When problems come up, as they inevitably still do, getting help finding the root cause of something that’s often not easy to pinpoint helps them resolve issues more quickly. “We do have tickets, problems arise, there is no doubt about it,” the former staffer said, “but with a strong support partner, you can overcome them.”
The Benefits of an OpenStack Cloud
Rolling out an OpenStack cloud gave the college flexibility, and the IT team found that moving from server infrastructure to a virtualized infrastructure let them meet faculty demands as they arose, and fostered the spirit of innovation that already existed at the College of Education.
For example, one faculty member created a 3D virtual learning environment in OpenSIM, an open source virtual world similar to Second Life. This research and development project had the goal of enhancing students’ social presence through the use of a mixed-reality 3D virtual learning environment combined with a physical classroom. The project, dubbed the Holodeck, brings the virtual world and the real world together as a “mash-up.” Using the Holodeck, on-campus and online students were able to come together both physically and virtually and take part in class activities.
The college’s OpenStack cloud met the following use case goals:
- Supports faculty in their research by providing fast and convenient computing and storage resources
- Provides comprehensive file sharing and synchronization (via OwnCloud on the OpenStack cloud) to store sensitive data as part of the university’s security initiative
- Runs the workloads of public website, intranet, and student information systems
“OpenStack was a very attractive option for us to get started and to learn about technology, and ultimately be creative with it,” McKimmy said.
“We are not in the business of doing IT,” McKimmy said. “We are in the business of teaching courses and providing educational services at the undergraduate and graduate level, all the way through doctorate.” Using OpenStack lets the College of Education focus on its core competency—academia—and still take advantage of technology that the faculty can integrate into their coursework and research.
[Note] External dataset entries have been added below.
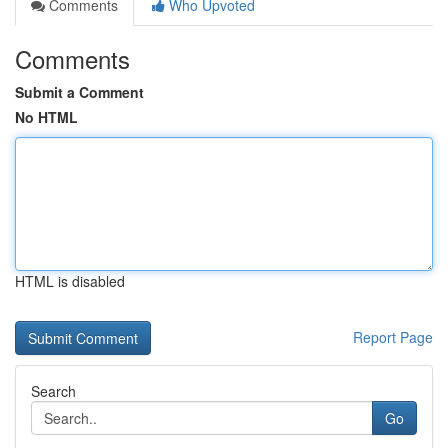
Comments
Who Upvoted
Comments
Submit a Comment
No HTML
HTML is disabled
Report Page
Search
Go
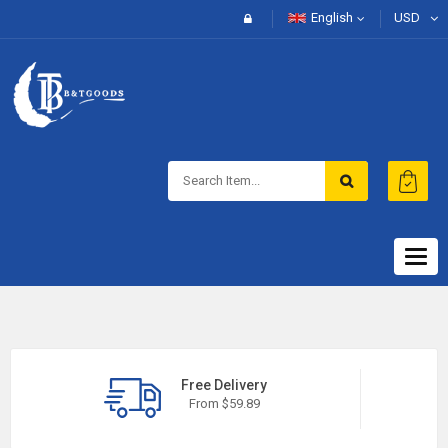
English
USD
Togg
navig
Free Delivery
From $59.89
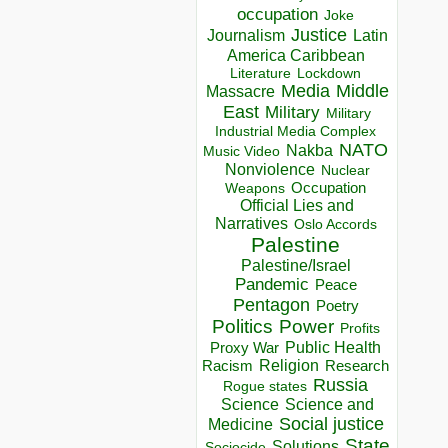
occupation
Joke
Justice
Journalism
Latin
America Caribbean
Lockdown
Literature
Media
Middle
Massacre
East
Military
Military
Industrial Media Complex
NATO
Nakba
Music Video
Nonviolence
Nuclear
Occupation
Weapons
Official Lies and
Narratives
Oslo Accords
Palestine
Palestine/Israel
Pandemic
Peace
Pentagon
Poetry
Politics
Power
Profits
Public Health
Proxy War
Racism
Religion
Research
Russia
Rogue states
Science
Science and
Social justice
Medicine
State
Solutions
Sociocide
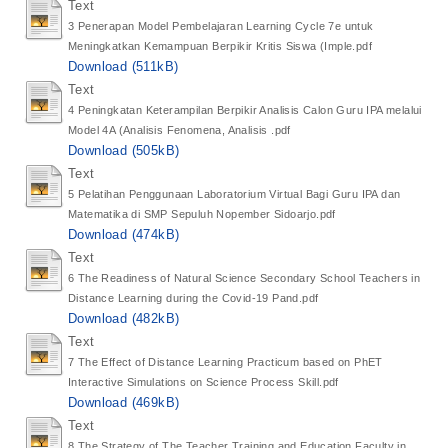
Text
3 Penerapan Model Pembelajaran Learning Cycle 7e untuk
Meningkatkan Kemampuan Berpikir Kritis Siswa (Imple.pdf
Download (511kB)
Text
4 Peningkatan Keterampilan Berpikir Analisis Calon Guru IPA melalui
Model 4A (Analisis Fenomena, Analisis .pdf
Download (505kB)
Text
5 Pelatihan Penggunaan Laboratorium Virtual Bagi Guru IPA dan
Matematika di SMP Sepuluh Nopember Sidoarjo.pdf
Download (474kB)
Text
6 The Readiness of Natural Science Secondary School Teachers in
Distance Learning during the Covid-19 Pand.pdf
Download (482kB)
Text
7 The Effect of Distance Learning Practicum based on PhET
Interactive Simulations on Science Process Skill.pdf
Download (469kB)
Text
8 The Strategy of The Teacher Training and Education Faculty in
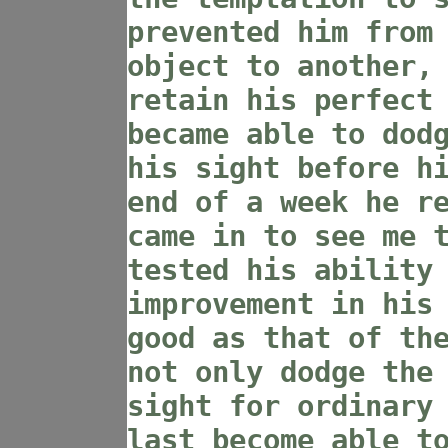
prevented him from
object to another,
retain his perfect
became able to dod
his sight before h
end of a week he r
came in to see me 
tested his ability
improvement in his
good as that of th
not only dodge the
sight for ordinary
last become able t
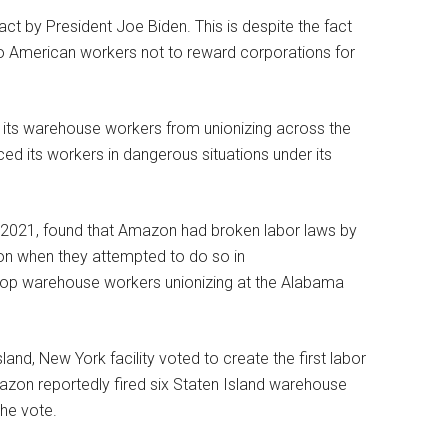
t by President Joe Biden. This is despite the fact
 to American workers not to reward corporations for
 its warehouse workers from unionizing across the
ed its workers in dangerous situations under its
t 2021, found that Amazon had broken labor laws by
ion when they attempted to do so in
op warehouse workers unionizing at the Alabama
nd, New York facility voted to create the first labor
azon reportedly fired six Staten Island warehouse
he vote.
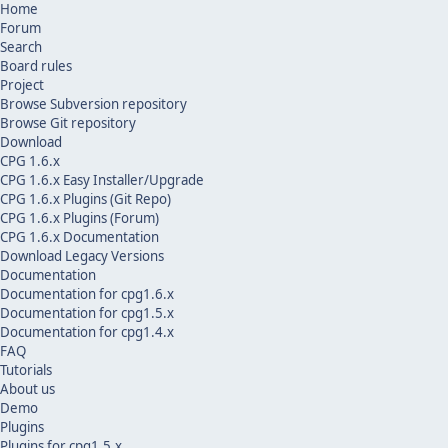
Home
Forum
Search
Board rules
Project
Browse Subversion repository
Browse Git repository
Download
CPG 1.6.x
CPG 1.6.x Easy Installer/Upgrade
CPG 1.6.x Plugins (Git Repo)
CPG 1.6.x Plugins (Forum)
CPG 1.6.x Documentation
Download Legacy Versions
Documentation
Documentation for cpg1.6.x
Documentation for cpg1.5.x
Documentation for cpg1.4.x
FAQ
Tutorials
About us
Demo
Plugins
Plugins for cpg1.5.x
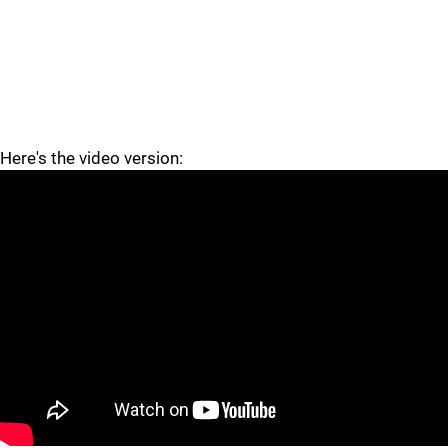
Here's the video version:
"
"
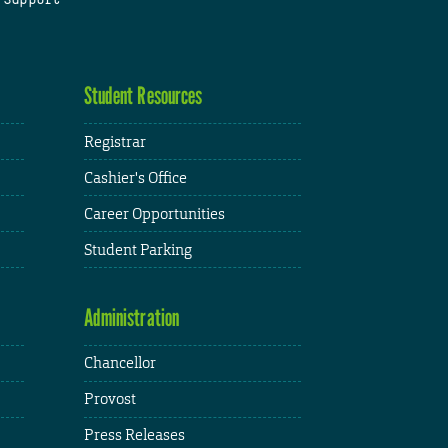
Student Resources
Registrar
Cashier's Office
Career Opportunities
Student Parking
Administration
Chancellor
Provost
Press Releases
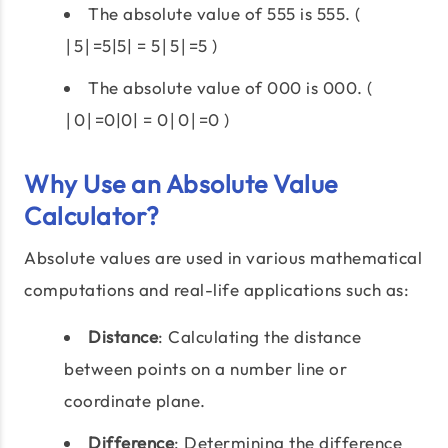
The absolute value of 555 is 555. (
∣5∣=5|5| = 5∣5∣=5 )
The absolute value of 000 is 000. (
∣0∣=0|0| = 0∣0∣=0 )
Why Use an Absolute Value
Calculator?
Absolute values are used in various mathematical
computations and real-life applications such as:
Distance
: Calculating the distance
between points on a number line or
coordinate plane.
Difference
: Determining the difference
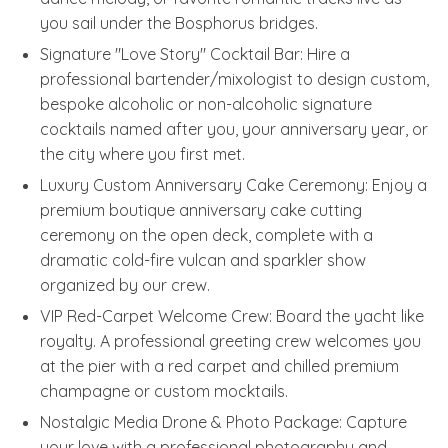
you sail under the Bosphorus bridges.
Signature "Love Story" Cocktail Bar: Hire a
professional bartender/mixologist to design custom,
bespoke alcoholic or non-alcoholic signature
cocktails named after you, your anniversary year, or
the city where you first met.
Luxury Custom Anniversary Cake Ceremony: Enjoy a
premium boutique anniversary cake cutting
ceremony on the open deck, complete with a
dramatic cold-fire vulcan and sparkler show
organized by our crew.
VIP Red-Carpet Welcome Crew: Board the yacht like
royalty. A professional greeting crew welcomes you
at the pier with a red carpet and chilled premium
champagne or custom mocktails.
Nostalgic Media Drone & Photo Package: Capture
your love with a professional photography and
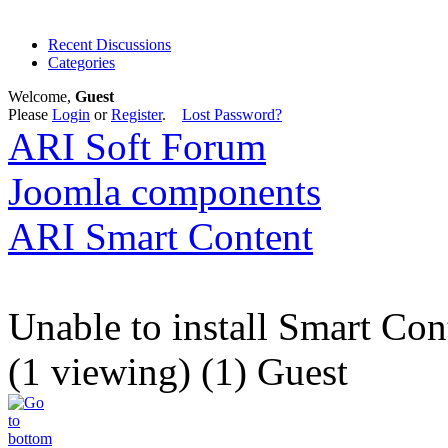
Recent Discussions
Categories
Welcome,
Guest
Please
Login
or
Register
.
Lost Password?
ARI Soft Forum
Joomla components
ARI Smart Content
Unable to install Smart Con
(1 viewing) (1) Guest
What UHM COE Likes About OpenStack
The College of Education’s IT staff was surprised about OpenStack’s ability to tie into other systems, and appreciated its flexibility. “We started out not utilizing any object storage at all, just doing box storage in Essex,” a staffer said. “We never really ran a Swift cluster, but now we actually run Ceph, so it was great just to turn it around and be able to say, well, you know what, maybe Swift is not for us, maybe Ceph is better, in our case. It’s really more customizable than I originally thought.”
What OpenStack Still Needs
As OpenStack has evolved from the realm of large enterprises managed by server and virtualization pros, it needs to become easier to use, the College of Education staff said.They would like to see an improved graphical user interface. While Horizon is great, one staff member noted, it’s not complete, and it’s often not intuitive for non-techies to understand what’s going on.
No two OpenStack installations are alike, and the documentation doesn’t always reflect the interdependencies. “It would be great if the command line utilities or Horizon would tell me that this is actually not a good idea—this will actually break your installation, and you are going to be in deep trouble if you execute this command right now,” a former IT staffer said. “OpenStack has a very comprehensive Wiki, but it doesn’t explain everything.”
What’s the most important takeaway from the College of Education’s OpenStack experience so far? “Find the right partner who is able to deliver a production cloud and not [just] some form of lab environment, which I can set up myself.”